=== Source ===
______________________________

Talkin' 'Bout Coaches, Their Styles and Approaches
The thread title looks a bit crap to me, but anyway, here we go...
The season has ended for some skaters (sob) and we hear some coach changes taking place, and we fans have started debating who should be coached by who. So I thought it is perhaps interesting to discuss about different coaches and their styles and approaches.
To kick start, here I post my translation of the article about Nobuo Sato, whose current and former students include Takahiko Kozuka, Mao Asada, and Shizuka Arakawa, to name a few. The article appeared in Nihon Keizai Shinbun Newspaper (equivalent of the Financial Times in Japan, and believe it or not, they do provide insightful and informative articles on sports as well as on stocks and shares) in both print and online, in March 2011.
There are three parts, based on an interview with Nobuo and his wife and fellow coach, Kumiko, talking about Nobuo's competitive career in the 60s, his early days in coaching, and what he believes in as a coach. Hope you enjoy it!
I am also planning to post a translated article of the similar nature about Utako Nagamitsu, Daisuke Takahashi's coach in the next day or two.
Part 1; His illustrious students
He teaches adult skaters in the afternoon. Nobuo Sato (aged 69) takes a hand of a lady in her 80s, and her skating improves immediately. There is no difference in his sincerity in teaching between now and when he faces Takahiko Kozuka and Mao Asada.
His attitude is earnest. ‘She started skating in her 50s’, he says, ‘this rink (Shin-Yokohama Skate Centre) is warm so the ice surface melts slightly and becomes ideal to skate on. Good ice helps skating skills to improve. Advance in the facilities supports the current success of Japanese figure skating.’ His honesty and sincerity is apparent in the way he talks.
It’s been 60 years since he first skated. He was introduced to the World Figure Skating Hall of Fame last year; he is the second Japanese person to receive the honour. His history reflects the post-war history of Japanese figure skating. He was a 10-time Japanese National Champion, and his achievements include the 14th finish at 1960 Squaw Valley Olympics, the 8th finish at 1964 Innsbruck Olympics, and the 4th finish at 1965 World Championships. He is the first person to land a triple jump in Japan too.

______________________________

=== Available data ===
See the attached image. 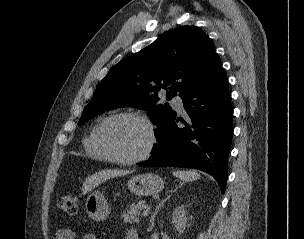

______________________________

=== Exercises to complete ===
[a] Answer these from the post about coaches:
(i) In which newspaper did the article about Nobuo Sato appear?
(ii) How old is Nobuo Sato?
(iii) Where did he finish at the 1964 Innsbruck Olympics?
[b] Write out the post about coaches from "There are three" up to and including "you enjoy it!", swapping "interview" for "conversation".

=== Answers given ===
[a]
(i) Nihon Keizai Shinbun
(ii) 69
(iii) 8th

[b]
There are three parts, based on an conversation with Nobuo and his wife and fellow coach, Kumiko, talking about Nobuo's competitive career in the 60s, his early days in coaching, and what he believes in as a coach. Hope you enjoy it!